Rencontre autour d’un verre, un homme et une femme, embarrassés, mal à l’aise.
Une maîtresse et son amant qui se retrouvent quelques années après la rupture.
Y a-t-il encore des sentiments ? La passion va-t-elle reprendre ses droits ?
L’auteur, Harold Pinter, ne l’entend pas de cette oreille.
L’écrivain britannique qui adore jouer avec nos perceptions et nos idées préconçues va nous faire vivre l’histoire à l’envers.
Nous débuterons donc avec la rencontre pour retourner jusqu’aux prémices de la liaison.
Sorte de roman-photo théâtral, un ensemble d’instantanés, de moments marquants dans la vie de cette femme, de son mari et de son amant.
Pour pimenter le sujet, il fait des deux hommes les meilleurs amis du monde.
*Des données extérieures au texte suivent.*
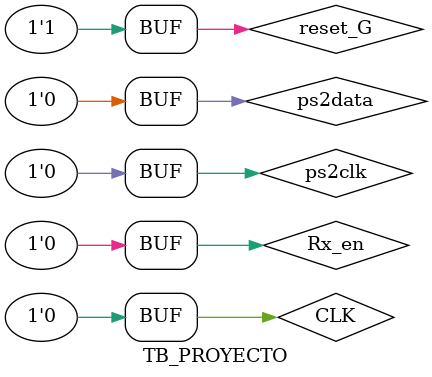
<source format=v>
`timescale 1ns / 1ps


module TB_PROYECTO;

	// Inputs
	reg CLK_G;
	reg reset_G;
	reg ps2data;
	reg ps2clk;
	reg Rx_en;

	// Outputs
	wire [3:0] Temps;
	wire RESETFSM;
	wire Gas;
	wire Alerta;
	wire Peligro;

	// Instantiate the Unit Under Test (UUT)
	Proyect uut (
		.CLK_G(CLK_G), 
		.reset_G(reset_G), 
		.ps2data(ps2data), 
		.ps2clk(ps2clk), 
		.Rx_en(Rx_en), 
		.Temps(Temps), 
		.RESETFSM(RESETFSM), 
		.Gas(Gas), 
		.Alerta(Alerta), 
		.Peligro(Peligro), 
	);

//Simula clock Nexys 3	
localparam T = 10;
always
		begin
			CLK = 1'b1;
			#(T/2) ;
			CLK = 1'b0;
			#(T/2) ;
		end

	initial 
	begin
		// Initialize Inputs
		reset_G = 1;
		ps2data = 0;
		ps2clk = 0;
		Rx_en = 0;

		// Wait 100 ns for global reset to finish
		#100;
        
		// Add stimulus here

	end
      
endmodule


</source>
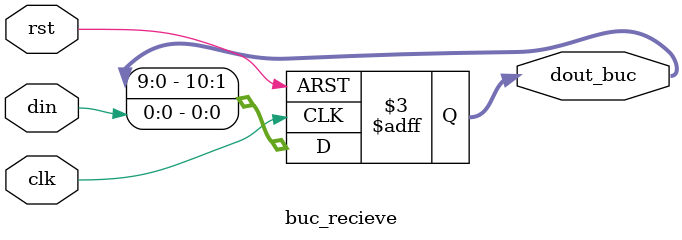
<source format=v>
module buc_recieve(clk,rst,din,dout_buc);
   input clk,rst;
   input din;
   output[10:0] dout_buc;
   reg [10:0] dout_buc;
   always@(posedge clk or negedge rst)
      if(!rst)
        begin
          dout_buc<=11'b0;
        end
      else
        begin
          dout_buc<={dout_buc[9:0],din};
        end
endmodule
</source>
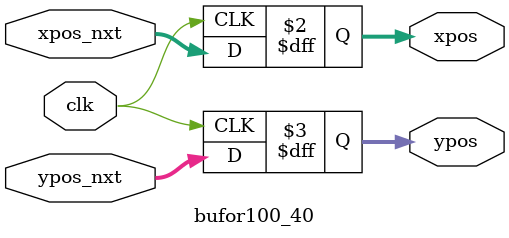
<source format=sv>
`timescale 1 ns / 1 ps

module bufor100_40(
    input clk,
    input logic [11:0] xpos_nxt,
    input logic [11:0] ypos_nxt,
    output logic [11:0] xpos,
    output logic [11:0] ypos
);


always_ff @(posedge clk) begin
    xpos <= xpos_nxt;
    ypos <= ypos_nxt;
end

endmodule
</source>
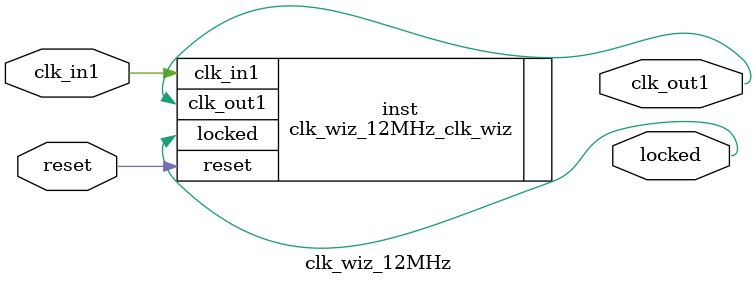
<source format=v>


`timescale 1ps/1ps

(* CORE_GENERATION_INFO = "clk_wiz_12MHz,clk_wiz_v6_0_3_0_0,{component_name=clk_wiz_12MHz,use_phase_alignment=true,use_min_o_jitter=false,use_max_i_jitter=false,use_dyn_phase_shift=false,use_inclk_switchover=false,use_dyn_reconfig=false,enable_axi=0,feedback_source=FDBK_AUTO,PRIMITIVE=MMCM,num_out_clk=1,clkin1_period=10.000,clkin2_period=10.000,use_power_down=false,use_reset=true,use_locked=true,use_inclk_stopped=false,feedback_type=SINGLE,CLOCK_MGR_TYPE=NA,manual_override=false}" *)

module clk_wiz_12MHz 
 (
  // Clock out ports
  output        clk_out1,
  // Status and control signals
  input         reset,
  output        locked,
 // Clock in ports
  input         clk_in1
 );

  clk_wiz_12MHz_clk_wiz inst
  (
  // Clock out ports  
  .clk_out1(clk_out1),
  // Status and control signals               
  .reset(reset), 
  .locked(locked),
 // Clock in ports
  .clk_in1(clk_in1)
  );

endmodule

</source>
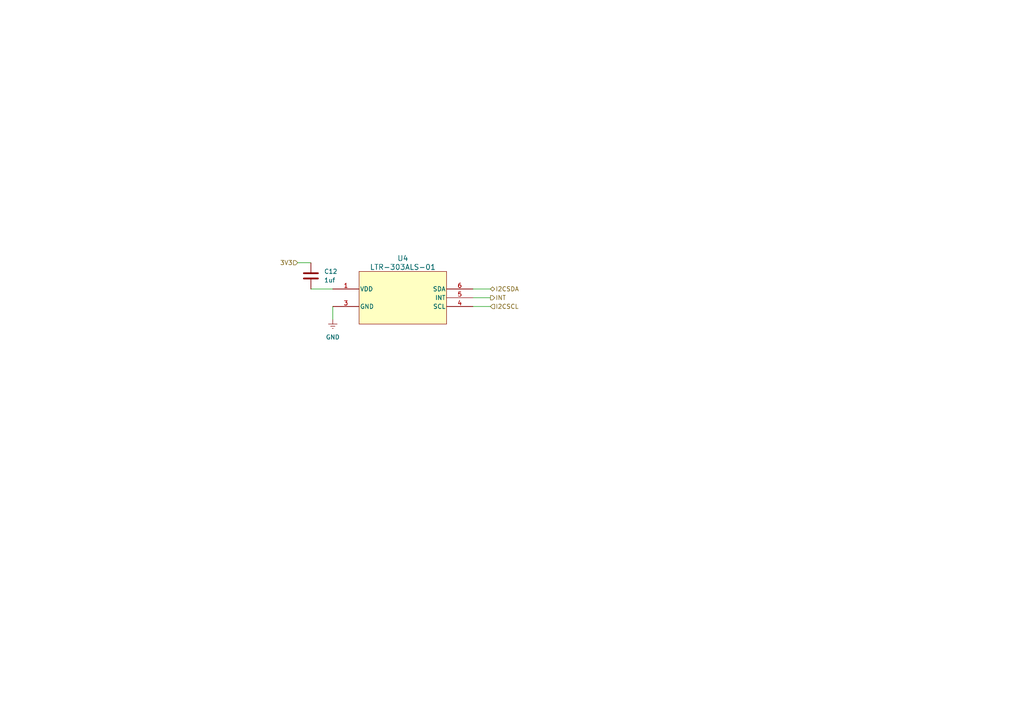
<source format=kicad_sch>
(kicad_sch
	(version 20231120)
	(generator "eeschema")
	(generator_version "8.0")
	(uuid "175562d8-940c-4ffd-a7bd-797c777517a1")
	(paper "A4")
	
	(wire
		(pts
			(xy 137.16 86.36) (xy 142.24 86.36)
		)
		(stroke
			(width 0)
			(type default)
		)
		(uuid "0cf83a8b-c745-48ba-ab0b-31b275ad3eb5")
	)
	(wire
		(pts
			(xy 96.52 88.9) (xy 96.52 92.71)
		)
		(stroke
			(width 0)
			(type default)
		)
		(uuid "4bd4e192-4fc9-4348-a4e3-7ec4176b219c")
	)
	(wire
		(pts
			(xy 137.16 88.9) (xy 142.24 88.9)
		)
		(stroke
			(width 0)
			(type default)
		)
		(uuid "5f01bfcf-073b-48ae-9426-71a7c07a9617")
	)
	(wire
		(pts
			(xy 137.16 83.82) (xy 142.24 83.82)
		)
		(stroke
			(width 0)
			(type default)
		)
		(uuid "65aea074-e2da-4810-a405-d7430ae4d285")
	)
	(wire
		(pts
			(xy 90.17 83.82) (xy 96.52 83.82)
		)
		(stroke
			(width 0)
			(type default)
		)
		(uuid "de374521-a6e4-4191-bdb1-85ff1fc4b1bc")
	)
	(wire
		(pts
			(xy 86.36 76.2) (xy 90.17 76.2)
		)
		(stroke
			(width 0)
			(type default)
		)
		(uuid "e6df6fb8-4a17-4806-b436-b8638255af01")
	)
	(hierarchical_label "INT"
		(shape output)
		(at 142.24 86.36 0)
		(fields_autoplaced yes)
		(effects
			(font
				(size 1.27 1.27)
			)
			(justify left)
		)
		(uuid "3046cb2e-7db0-43c9-90d7-c90fc68565f9")
	)
	(hierarchical_label "I2CSDA"
		(shape bidirectional)
		(at 142.24 83.82 0)
		(fields_autoplaced yes)
		(effects
			(font
				(size 1.27 1.27)
			)
			(justify left)
		)
		(uuid "64fd736e-34b2-4bcd-a482-77d70179391b")
	)
	(hierarchical_label "I2CSCL"
		(shape input)
		(at 142.24 88.9 0)
		(fields_autoplaced yes)
		(effects
			(font
				(size 1.27 1.27)
			)
			(justify left)
		)
		(uuid "7f4fbe33-2b36-41c0-9390-8eddc0a4c254")
	)
	(hierarchical_label "3V3"
		(shape input)
		(at 86.36 76.2 180)
		(fields_autoplaced yes)
		(effects
			(font
				(size 1.27 1.27)
			)
			(justify right)
		)
		(uuid "82f234e9-d12c-48ab-885a-755ac3efd142")
	)
	(symbol
		(lib_id "Peanut:LTR-303ALS-01")
		(at 96.52 85.09 0)
		(unit 1)
		(exclude_from_sim no)
		(in_bom yes)
		(on_board yes)
		(dnp no)
		(fields_autoplaced yes)
		(uuid "1c3e49e9-1360-4780-8326-89f2725eac4c")
		(property "Reference" "U4"
			(at 116.84 74.93 0)
			(effects
				(font
					(size 1.524 1.524)
				)
			)
		)
		(property "Value" "LTR-303ALS-01"
			(at 116.84 77.47 0)
			(effects
				(font
					(size 1.524 1.524)
				)
			)
		)
		(property "Footprint" "Snapeda:LTR-303ALS-01_LTO"
			(at 117.602 102.108 0)
			(effects
				(font
					(size 1.27 1.27)
					(italic yes)
				)
				(hide yes)
			)
		)
		(property "Datasheet" "LTR-303ALS-01"
			(at 117.348 96.52 0)
			(effects
				(font
					(size 1.27 1.27)
					(italic yes)
				)
				(hide yes)
			)
		)
		(property "Description" ""
			(at 96.52 83.82 0)
			(effects
				(font
					(size 1.27 1.27)
				)
				(hide yes)
			)
		)
		(pin "4"
			(uuid "9d1a9b4c-6c96-4901-8517-7123174e8a40")
		)
		(pin "2"
			(uuid "f38779a8-22ff-4147-8522-8789cc00a9f3")
		)
		(pin "1"
			(uuid "ad18a090-d8de-4e4d-b9f0-65e0ba92915e")
		)
		(pin "6"
			(uuid "d50c9641-ee8d-4b06-8a2d-8eea7791f409")
		)
		(pin "5"
			(uuid "8412700c-c2ab-4023-8810-bf0bf439418c")
		)
		(pin "3"
			(uuid "b166ff3c-9189-4232-8473-7d985951efea")
		)
		(instances
			(project "Peanut"
				(path "/298ef215-2a76-4225-b9ba-26c57869f278/0e93c783-48c0-427a-ae2f-e1cfd30fce47"
					(reference "U4")
					(unit 1)
				)
			)
		)
	)
	(symbol
		(lib_id "Peanut:GND")
		(at 96.52 92.71 0)
		(unit 1)
		(exclude_from_sim no)
		(in_bom yes)
		(on_board yes)
		(dnp no)
		(fields_autoplaced yes)
		(uuid "819c4b71-b9f5-44c5-8983-733589cfc6a9")
		(property "Reference" "#PWR015"
			(at 96.52 99.06 0)
			(effects
				(font
					(size 1.27 1.27)
				)
				(hide yes)
			)
		)
		(property "Value" "GND"
			(at 96.52 97.79 0)
			(effects
				(font
					(size 1.27 1.27)
				)
			)
		)
		(property "Footprint" ""
			(at 96.52 92.71 0)
			(effects
				(font
					(size 1.27 1.27)
				)
				(hide yes)
			)
		)
		(property "Datasheet" ""
			(at 96.52 92.71 0)
			(effects
				(font
					(size 1.27 1.27)
				)
				(hide yes)
			)
		)
		(property "Description" "Power symbol creates a global label with name \"GNDREF\" , reference supply ground"
			(at 96.52 92.71 0)
			(effects
				(font
					(size 1.27 1.27)
				)
				(hide yes)
			)
		)
		(pin "1"
			(uuid "0c6d57e6-aea2-437b-a674-6daf9bb54235")
		)
		(instances
			(project "Peanut"
				(path "/298ef215-2a76-4225-b9ba-26c57869f278/0e93c783-48c0-427a-ae2f-e1cfd30fce47"
					(reference "#PWR015")
					(unit 1)
				)
			)
		)
	)
	(symbol
		(lib_id "Device:C")
		(at 90.17 80.01 0)
		(unit 1)
		(exclude_from_sim no)
		(in_bom yes)
		(on_board yes)
		(dnp no)
		(fields_autoplaced yes)
		(uuid "ec373ace-28ef-4a63-87f3-f85c350e5543")
		(property "Reference" "C12"
			(at 93.98 78.7399 0)
			(effects
				(font
					(size 1.27 1.27)
				)
				(justify left)
			)
		)
		(property "Value" "1uf"
			(at 93.98 81.2799 0)
			(effects
				(font
					(size 1.27 1.27)
				)
				(justify left)
			)
		)
		(property "Footprint" ""
			(at 91.1352 83.82 0)
			(effects
				(font
					(size 1.27 1.27)
				)
				(hide yes)
			)
		)
		(property "Datasheet" "~"
			(at 90.17 80.01 0)
			(effects
				(font
					(size 1.27 1.27)
				)
				(hide yes)
			)
		)
		(property "Description" "Unpolarized capacitor"
			(at 90.17 80.01 0)
			(effects
				(font
					(size 1.27 1.27)
				)
				(hide yes)
			)
		)
		(pin "1"
			(uuid "cf3759b5-bdf8-41fb-b803-2bed492968d7")
		)
		(pin "2"
			(uuid "133890bc-cbe8-4cd4-b867-9731b9fe54e8")
		)
		(instances
			(project "Peanut"
				(path "/298ef215-2a76-4225-b9ba-26c57869f278/0e93c783-48c0-427a-ae2f-e1cfd30fce47"
					(reference "C12")
					(unit 1)
				)
			)
		)
	)
)
</source>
Il incorpore aussi pour épicer encore un peu la sauce un probable nouvel amant poulain du premier et client du deuxième.
En remontant le temps, nous découvrirons la vérité, enfin peut-être, car elle fait rarement bon ménage avec la nature humaine.
Pinter livre les pièces du puzzle. Aux spectateurs de les mettre en place et de tenter ainsi de percevoir le film réel et non pas les bouts de pellicules que chacun des membres du triangle amoureux a envie de montrer ou de dissimuler.
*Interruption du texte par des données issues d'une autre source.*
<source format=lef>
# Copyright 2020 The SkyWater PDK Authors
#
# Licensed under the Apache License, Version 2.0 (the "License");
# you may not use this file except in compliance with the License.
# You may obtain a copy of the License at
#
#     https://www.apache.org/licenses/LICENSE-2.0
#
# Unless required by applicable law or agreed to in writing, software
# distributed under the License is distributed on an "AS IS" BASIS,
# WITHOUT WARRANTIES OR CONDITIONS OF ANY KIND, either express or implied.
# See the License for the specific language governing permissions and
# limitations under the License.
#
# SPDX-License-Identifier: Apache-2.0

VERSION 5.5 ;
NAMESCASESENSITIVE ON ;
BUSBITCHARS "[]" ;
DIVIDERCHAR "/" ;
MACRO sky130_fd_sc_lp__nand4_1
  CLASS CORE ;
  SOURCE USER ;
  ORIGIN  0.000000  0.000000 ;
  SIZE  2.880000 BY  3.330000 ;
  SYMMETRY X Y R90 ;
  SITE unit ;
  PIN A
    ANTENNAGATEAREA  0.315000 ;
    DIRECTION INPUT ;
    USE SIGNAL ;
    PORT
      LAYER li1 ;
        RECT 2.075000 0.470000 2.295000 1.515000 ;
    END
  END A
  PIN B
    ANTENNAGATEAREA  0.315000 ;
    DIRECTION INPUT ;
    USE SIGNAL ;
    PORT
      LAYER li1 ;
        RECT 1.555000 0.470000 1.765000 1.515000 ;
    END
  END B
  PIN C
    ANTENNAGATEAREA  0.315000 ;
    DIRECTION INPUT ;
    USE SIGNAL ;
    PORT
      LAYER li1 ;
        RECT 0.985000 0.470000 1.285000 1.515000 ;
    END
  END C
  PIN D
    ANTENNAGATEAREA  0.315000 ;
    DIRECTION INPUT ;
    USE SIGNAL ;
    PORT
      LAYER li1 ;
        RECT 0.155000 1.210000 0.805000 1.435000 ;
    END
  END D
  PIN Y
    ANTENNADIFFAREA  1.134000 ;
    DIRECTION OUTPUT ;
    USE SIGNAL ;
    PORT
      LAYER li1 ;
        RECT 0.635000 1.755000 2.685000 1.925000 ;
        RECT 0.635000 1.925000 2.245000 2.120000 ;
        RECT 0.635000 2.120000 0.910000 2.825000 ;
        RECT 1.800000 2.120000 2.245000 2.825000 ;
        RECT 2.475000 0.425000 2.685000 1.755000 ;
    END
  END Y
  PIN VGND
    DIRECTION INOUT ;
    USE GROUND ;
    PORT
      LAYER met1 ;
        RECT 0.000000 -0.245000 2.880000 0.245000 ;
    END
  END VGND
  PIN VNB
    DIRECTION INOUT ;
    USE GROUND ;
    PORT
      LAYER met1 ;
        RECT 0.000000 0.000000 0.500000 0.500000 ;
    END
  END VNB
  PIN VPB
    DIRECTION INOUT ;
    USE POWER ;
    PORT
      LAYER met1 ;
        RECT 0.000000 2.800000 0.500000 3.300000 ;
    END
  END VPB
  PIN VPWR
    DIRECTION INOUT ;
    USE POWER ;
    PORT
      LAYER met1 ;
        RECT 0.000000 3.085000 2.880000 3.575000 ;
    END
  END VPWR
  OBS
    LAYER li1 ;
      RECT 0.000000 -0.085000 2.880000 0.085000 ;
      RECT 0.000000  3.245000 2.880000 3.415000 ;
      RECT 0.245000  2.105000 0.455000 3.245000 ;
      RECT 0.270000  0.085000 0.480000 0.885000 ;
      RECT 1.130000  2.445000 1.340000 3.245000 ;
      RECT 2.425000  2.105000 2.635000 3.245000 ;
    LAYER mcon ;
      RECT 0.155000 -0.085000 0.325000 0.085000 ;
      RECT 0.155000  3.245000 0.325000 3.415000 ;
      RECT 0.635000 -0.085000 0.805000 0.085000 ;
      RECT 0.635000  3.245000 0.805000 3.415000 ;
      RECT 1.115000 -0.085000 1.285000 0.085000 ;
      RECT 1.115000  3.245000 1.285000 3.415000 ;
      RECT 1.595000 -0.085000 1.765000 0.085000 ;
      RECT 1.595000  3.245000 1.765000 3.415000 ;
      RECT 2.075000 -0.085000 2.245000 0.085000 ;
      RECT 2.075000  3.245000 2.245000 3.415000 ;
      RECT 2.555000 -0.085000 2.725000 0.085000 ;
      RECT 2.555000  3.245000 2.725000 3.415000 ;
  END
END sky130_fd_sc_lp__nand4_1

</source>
Le cynisme est de rigueur, tous mentent, camouflent, masquent et déguisent allégrement.
Seul le public ne sera pas dupe et se régalera de l’ironie des propos, du sentiment de gêne qui va régulièrement planer sur le trio et sur l’îlot blanc qu’est la scène.
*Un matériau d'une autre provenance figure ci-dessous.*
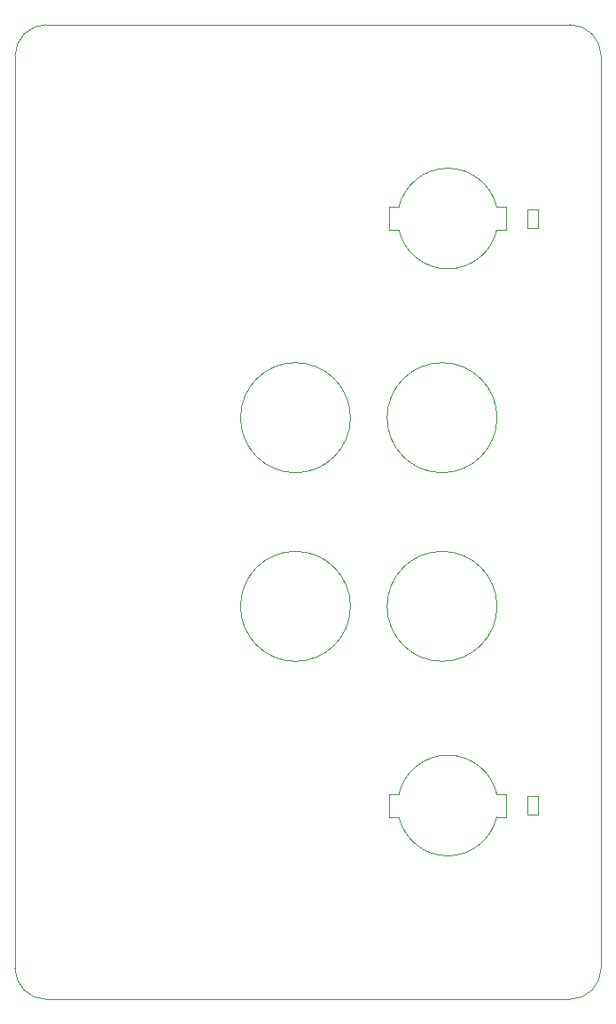
<source format=gbr>
%TF.GenerationSoftware,KiCad,Pcbnew,9.0.5-9.0.5~ubuntu24.04.1*%
%TF.CreationDate,2025-10-22T14:00:52+02:00*%
%TF.ProjectId,misrc_v2.5_front_panel,6d697372-635f-4763-922e-355f66726f6e,rev?*%
%TF.SameCoordinates,Original*%
%TF.FileFunction,Profile,NP*%
%FSLAX46Y46*%
G04 Gerber Fmt 4.6, Leading zero omitted, Abs format (unit mm)*
G04 Created by KiCad (PCBNEW 9.0.5-9.0.5~ubuntu24.04.1) date 2025-10-22 14:00:52*
%MOMM*%
%LPD*%
G01*
G04 APERTURE LIST*
%TA.AperFunction,Profile*%
%ADD10C,0.050000*%
%TD*%
G04 APERTURE END LIST*
D10*
X96022259Y-72599997D02*
X96950000Y-72600000D01*
X103000000Y-53000000D02*
X53000000Y-53000000D01*
X96022259Y-72600000D02*
G75*
G02*
X86677741Y-72600000I-4672259J1100001D01*
G01*
X86677742Y-126400000D02*
X85750000Y-126400000D01*
X86677741Y-72599997D02*
X85750000Y-72600000D01*
X50000000Y-56000000D02*
X50000000Y-143000000D01*
X106000000Y-143000000D02*
X106000000Y-56000000D01*
X98950000Y-126600000D02*
X99950000Y-126600000D01*
X99950000Y-128400000D01*
X98950000Y-128400000D01*
X98950000Y-126600000D01*
X86677741Y-70400000D02*
G75*
G02*
X96022259Y-70400000I4672259J-1100001D01*
G01*
X86677741Y-126400000D02*
G75*
G02*
X96022259Y-126400000I4672259J-1100001D01*
G01*
X96022258Y-128600000D02*
X96950000Y-128600000D01*
X96022259Y-128600000D02*
G75*
G02*
X86677741Y-128600000I-4672259J1092734D01*
G01*
X85750000Y-128600200D02*
X85750000Y-126400000D01*
X82050000Y-108500000D02*
G75*
G02*
X71550000Y-108500000I-5250000J0D01*
G01*
X71550000Y-108500000D02*
G75*
G02*
X82050000Y-108500000I5250000J0D01*
G01*
X96022258Y-70400000D02*
X96950000Y-70400000D01*
X96050000Y-108500000D02*
G75*
G02*
X85550000Y-108500000I-5250000J0D01*
G01*
X85550000Y-108500000D02*
G75*
G02*
X96050000Y-108500000I5250000J0D01*
G01*
X96050000Y-90500000D02*
G75*
G02*
X85550000Y-90500000I-5250000J0D01*
G01*
X85550000Y-90500000D02*
G75*
G02*
X96050000Y-90500000I5250000J0D01*
G01*
X86677742Y-70400000D02*
X85750000Y-70400000D01*
X50000000Y-56000000D02*
G75*
G02*
X53000000Y-53000000I3000000J0D01*
G01*
X86677741Y-128600000D02*
X85750000Y-128600200D01*
X82050000Y-90500000D02*
G75*
G02*
X71550000Y-90500000I-5250000J0D01*
G01*
X71550000Y-90500000D02*
G75*
G02*
X82050000Y-90500000I5250000J0D01*
G01*
X103000000Y-53000000D02*
G75*
G02*
X106000000Y-56000000I0J-3000000D01*
G01*
X106000000Y-143000000D02*
G75*
G02*
X103000000Y-146000000I-3000000J0D01*
G01*
X85750000Y-70400000D02*
X85750000Y-72600000D01*
X96022258Y-126400000D02*
X96950000Y-126400000D01*
X53000000Y-146000000D02*
G75*
G02*
X50000000Y-143000000I0J3000000D01*
G01*
X98950000Y-70600000D02*
X99950000Y-70600000D01*
X99950000Y-72400000D01*
X98950000Y-72400000D01*
X98950000Y-70600000D01*
X96950000Y-70400000D02*
X96950000Y-72600000D01*
X96950000Y-126400000D02*
X96950000Y-128600000D01*
X53000000Y-146000000D02*
X103000000Y-146000000D01*
M02*

</source>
Le choix de cette couleur, symbole de pureté, est-il fortuit ou clairement choisi pour s’opposer à la noirceur des trois abuseurs ?
Sans réponse à cette question, on peut simplement constater l’originalité de l’ensemble, un écrin blanc qui se pare de fins voiles blancs et de mobilier amovible selon les lieux évoqués.
On rentre donc dans l’intimité, dans les secrets d’une relation triangulaire.
Classique au théâtre, elle est présentée ici de manière innovante et la mise en scène de Luc Fonteyn accentue encore le découpage en introduisant avant chaque scène sa petite rengaine d’époque, un artifice judicieux qui renforce l’impression de feuilleter un album photo à l’envers.
Tenues d’époque et perruque de rigueur pour permettre à Patricia Ide de rajeunir à vue d’œil.
Serge Demoulin (le mari) et Olivier Massart (l'amant) enchaînent remarques acerbes, sous-entendus et faux-fuyants, leurs escarmouches sont heureusement à fleurets mouchetés.
Car le premier a le tranchant acéré d’un sabre vengeur, le second est une épée lasse de tous ces combats, qui n’aspire qu’à retrouver la paix et la quiétude qu’il a connues avant de briser d’un coup d’estoc rageur le sceau de l’amitié.
Un combat éternel entre l’amour et la raison, entre la possession et les sentiments, une présentation originale pour un thème universel.
Muriel Hublet
Spectacle vu le 25-01-2007
Théâtre Le Public
Présentation du spectacle :
Résumé :
Le mari, la femme, l’amant… S’emparant de la situation classique du vaudeville, l’air de ne pas y toucher, Harold Pinter met à nu les conventions bourgeoises sur la fidélité. Il commence par la fin… de l’histoire d’amour et nous entraîne dans une fascinante remontée dans le temps, une « recherche du temps perdu », drôle et cruelle.